Dov’è Dio? Ci chiediamo più e meno consciamente quando usciamo da una cosa che – se non fosse per la “distribuzione delle Ostie” – avremmo bollato come una trasmissione vagamente trash, di quelle dove si litiga facendo solo a gara a chi urla di più, ovvero un programma-contenitore, di quelli dove non si riesce mai a capire di cosa trattino.
Dov’è Dio? La domanda, scaturita dall’aridità della Parola, sempre più relegata all’angolo come il Santissimo in una malfatta chiesa moderna, cerca l’unica risposta possibile in una inaspettata pioggia di Grazia che possa far fiorire il deserto.

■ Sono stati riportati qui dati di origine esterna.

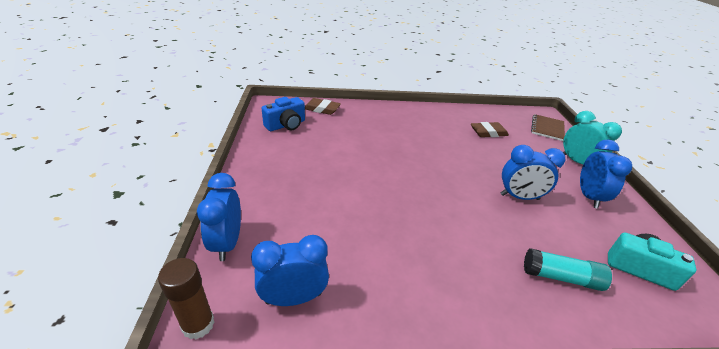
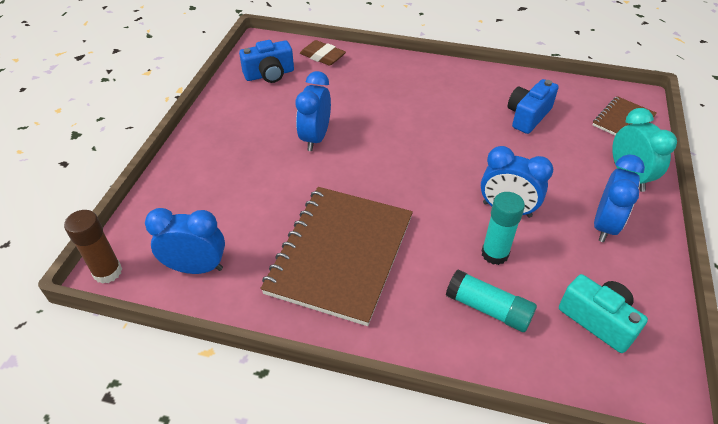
camera: 20 degrees right, 10 degrees up
blue clock [197,173,241,261] -> blue clock moved to [296,71,331,151]
brown eraser [471,122,509,137] -> blue camera [508,79,559,134]
none -> brown notebook [260,187,413,326]
none -> turquoise glue stick [481,192,525,265]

Ma, invece di aprire la Bibbia e meditare sulla Parola, nel modo semplice che Cristo insegna, si viene istintivamente attratti dai quei luoghi e quei gruppi nei quali sembra che la Grazia sovrabbondi, poiché si balla, si canta, si invoca alla maniera degli sciamani la discesa dello Spirito Santo, e in quest’atmosfera si crede di aver trovato la pietra filosofale che tutto tramuta in oro.
Un Paese di Bengodi che, fortunatamente, si rivela poi per quello che è: un luogo in cui ci si abbassa ad una sfera tremendamente bruta, fatta solo di sentimentalismi, di emotività, di un’euforia che scimmiotta goffamente la gioia, proprio come un asino rivestito dalla pelle di un leone.
A quel punto, c’è chi riesce ad uscire da un simile tunnel a senso unico, e chi invece rimane invischiato dai canti delle sirene, prendendo per oro colato qualsiasi scemenza detti il proprio kapo’, che a sua volta è stato indottrinato dai kapo’ suoi superiori, in una scala piramidale non dissimile dal settarismo attuato da aziende dedite alla vendita porta-a-porta.
Ecco perché è assolutamente necessario che ci siano persone attente, colte, formate diligentemente alla scuola della Chiesa Cattolica, che mettano a disposizione il proprio tempo e la propria cultura per sradicare – sia pure nello spazio ristretto della Parrocchia o in quello, si spera in crescita, del Web – le errate convinzioni inculcate dai “katekisti” (lo scrivo così per non offendere i catechisti veri) agli “adepti”, i quali, spesso, non fanno caso alle tele (non chiamiamole icone, per non offendere la Tradizione Artistica della Chiesa) imbrattate dal “guru”, delle quali risalta subito la bruttezza, che camuffa bene i significati reconditi in esse racchiusi, evitando nel coinvolgere il signore Dio in faccende che riguardano mammona.
Il grande assente, a livello capillare, dei Sacri Riti, è spesso il senso del Sacro, perduto o mimetizzato in mille trovate da reality, cascate di lustrini fatti di nulla, elucubrazioni partorite da menti ormai fiacche, che ritengono prosciugata la sorgente della Parola di Dio – sulla quale potrebbero imbastirsi fior di omelie atte ad educare il popolo – e, con tale scusa, preferiscono far tacere la roccia del Sepolcro – seppellendo Cristo per la seconda volta – a vantaggio di liturgie con la elle minuscola, ridondanti di un’eco vuota, chiassose nel loro silenzio assordante, stancanti, deprimenti, deludenti.